The problem is due to commit 4abff6d48dbc ("objtool: Fix code relocs
vs weak symbols") failing to consider the case where an object would
have no non-local symbols.

The problem that commit tries to address is adding a STB_LOCAL symbol
to the symbol table in light of the ELF spec's requirement that:

In each symbol table, all symbols with STB_LOCAL binding preced the
weak and global symbols. As ``Sections'' above describes, a symbol
table section's sh_info section header member holds the symbol table
index for the first non-local symbol.

The approach taken is to find this first non-local symbol, move that
to the end and then re-use the freed spot to insert a new local symbol
and increment sh_info.
· · · · · · ·
• _REQUIRED TASKS_
**1)** Translate this sentence from the objtool commit message into Spanish: "The approach taken is to find this first non-local symbol, move that to the end and then re-use the freed spot to insert a new local symbol and increment sh_info."
**2)** Reproduce the stretch of the objtool commit message from "The problem that" through "and increment sh_info.".
None of the items that come after this text are needed.

• _Dataset entries_
· · · · · · ·
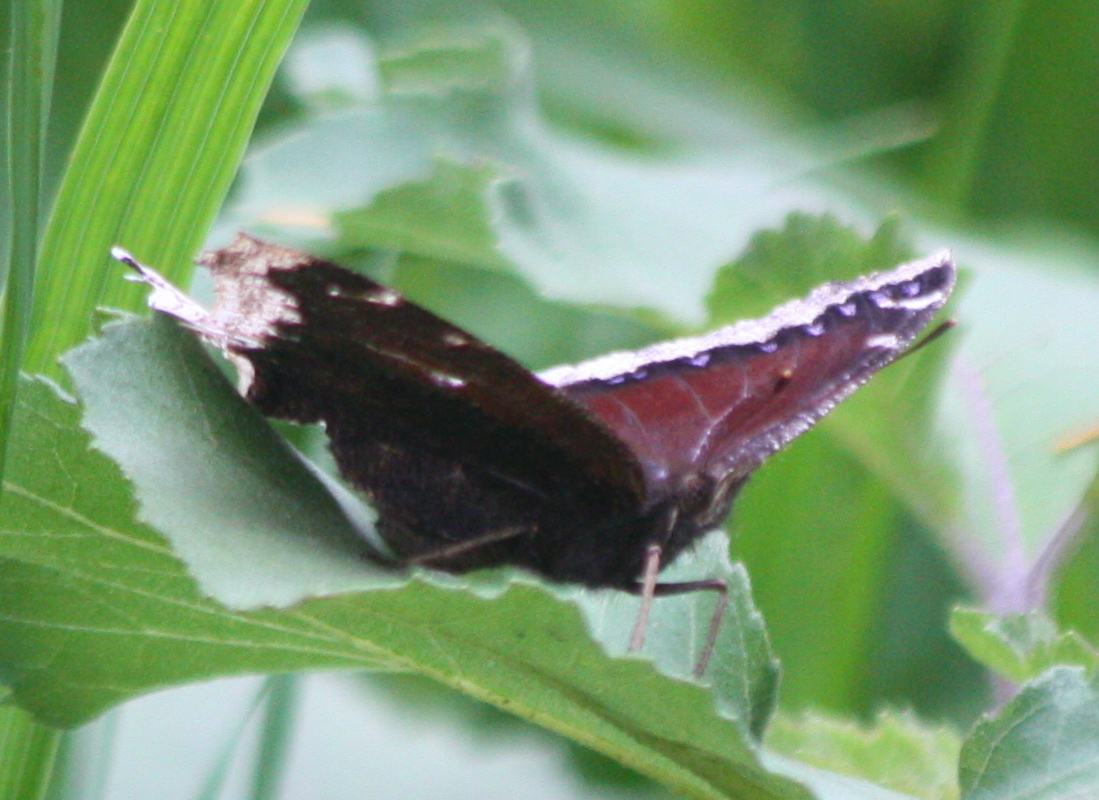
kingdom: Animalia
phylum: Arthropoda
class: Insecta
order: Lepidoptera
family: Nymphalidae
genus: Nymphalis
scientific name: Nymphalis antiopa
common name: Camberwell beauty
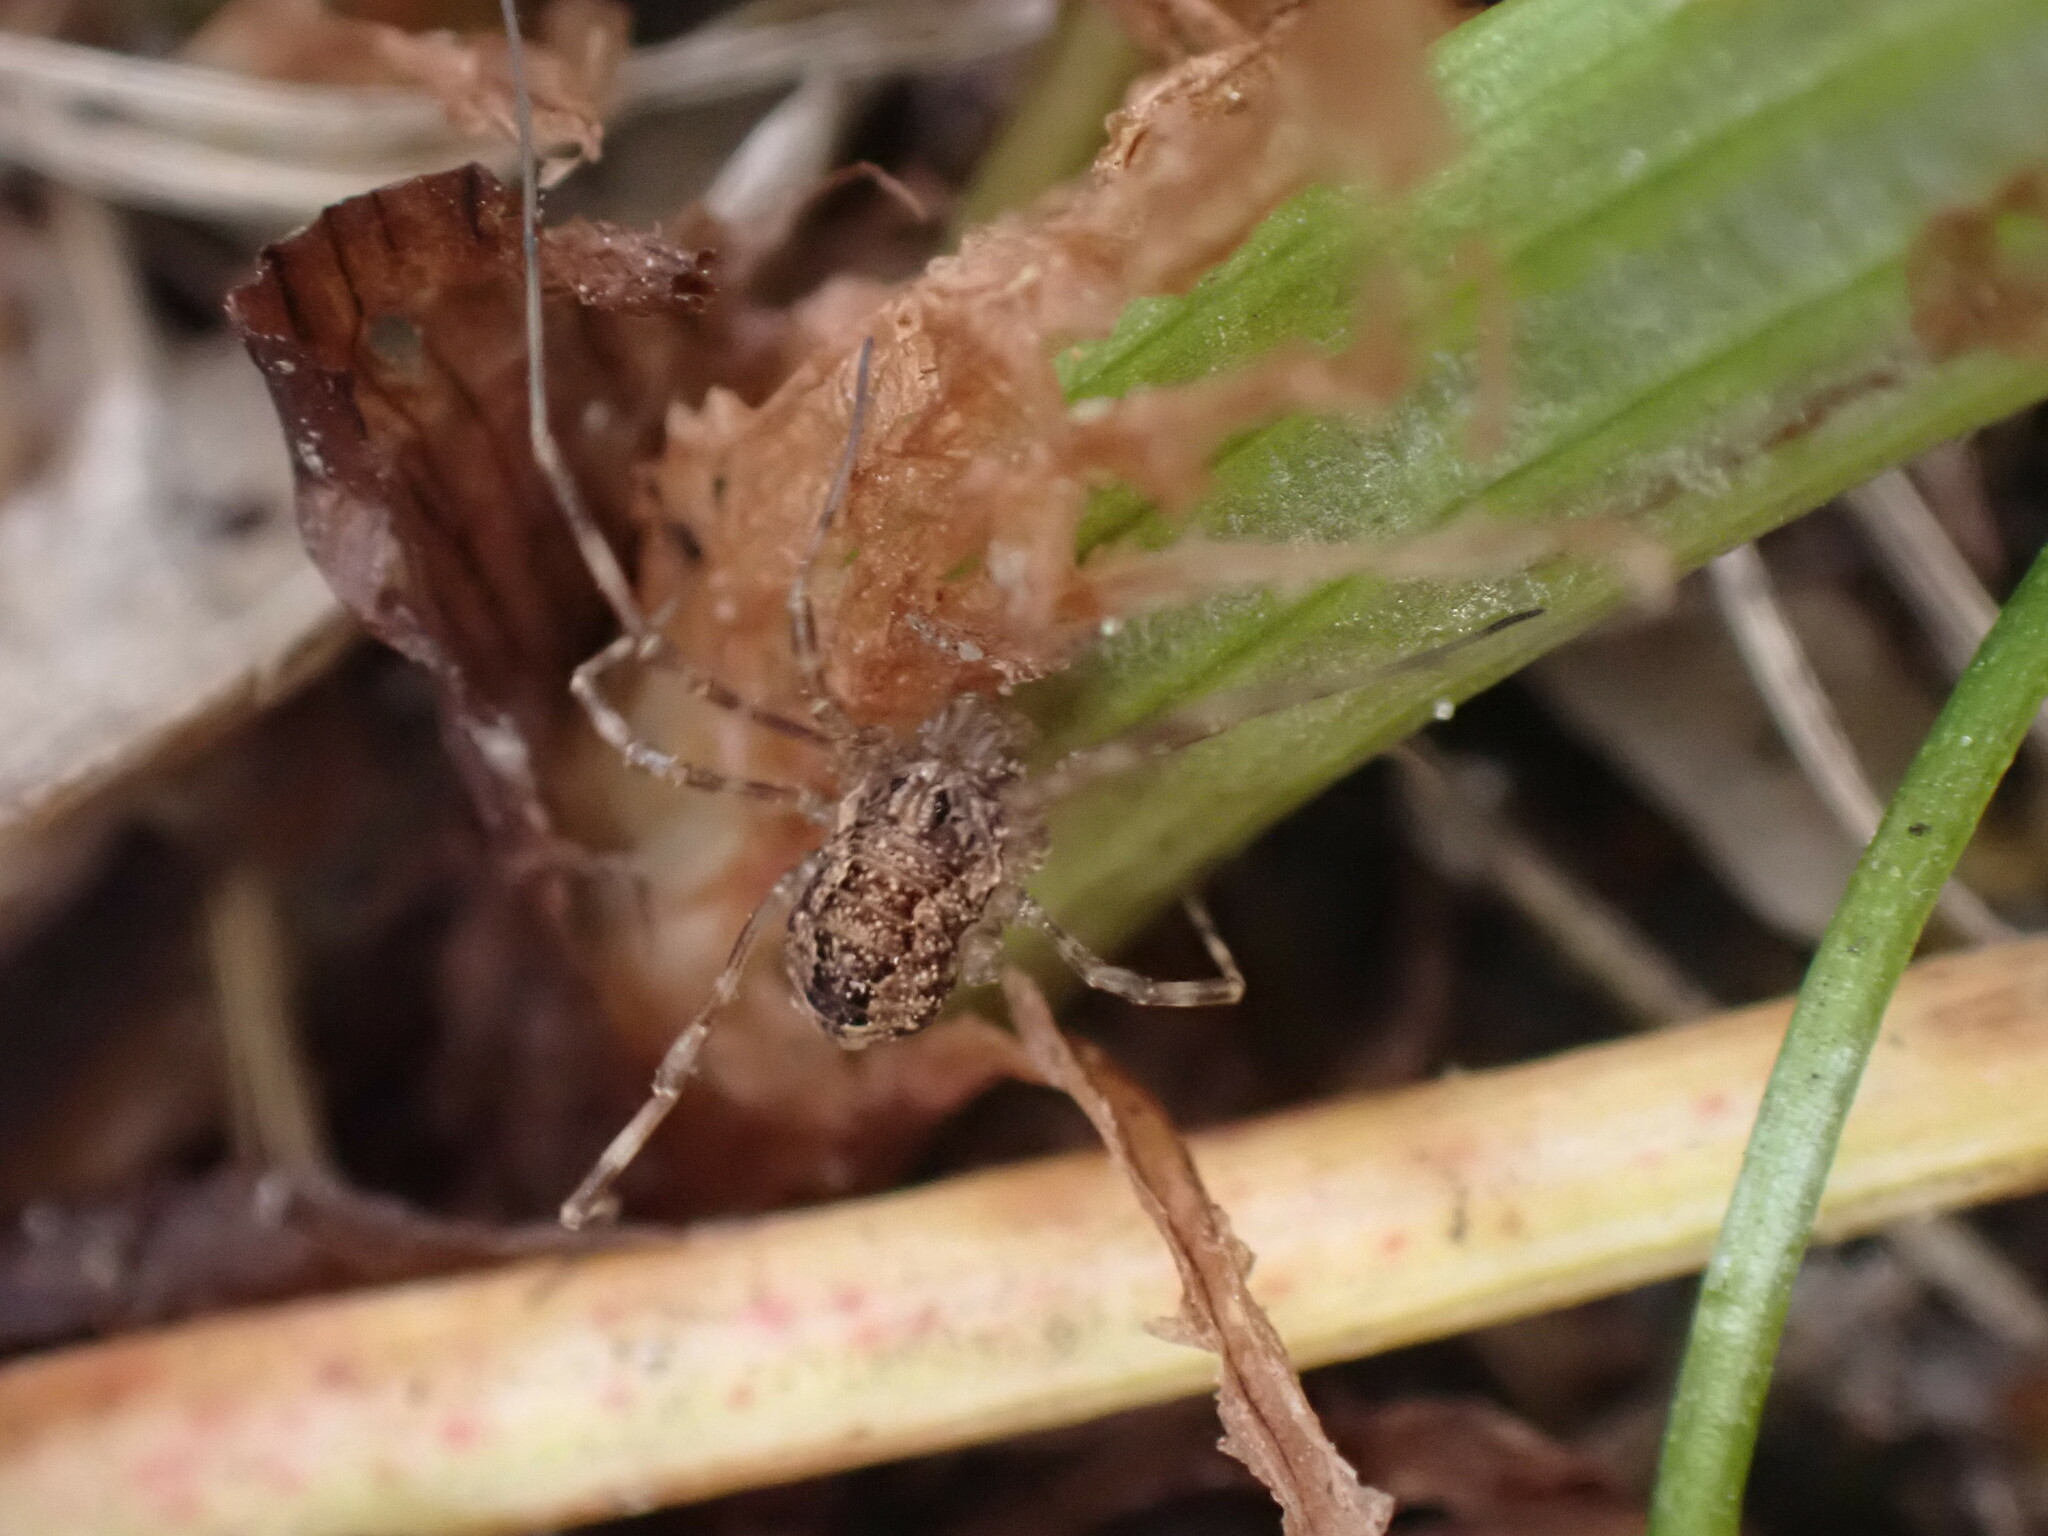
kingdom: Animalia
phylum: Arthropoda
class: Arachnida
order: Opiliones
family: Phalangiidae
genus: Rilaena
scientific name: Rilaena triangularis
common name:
· · · · · · ·
• _SOLUTIONS_
**1)** El enfoque adoptado consiste en encontrar este primer símbolo no local, moverlo al final y luego reutilizar el espacio liberado para insertar un nuevo símbolo local e incrementar sh_info.

**2)**
The problem that commit tries to address is adding a STB_LOCAL symbol
to the symbol table in light of the ELF spec's requirement that:

In each symbol table, all symbols with STB_LOCAL binding preced the
weak and global symbols. As ``Sections'' above describes, a symbol
table section's sh_info section header member holds the symbol table
index for the first non-local symbol.

The approach taken is to find this first non-local symbol, move that
to the end and then re-use the freed spot to insert a new local symbol
and increment sh_info.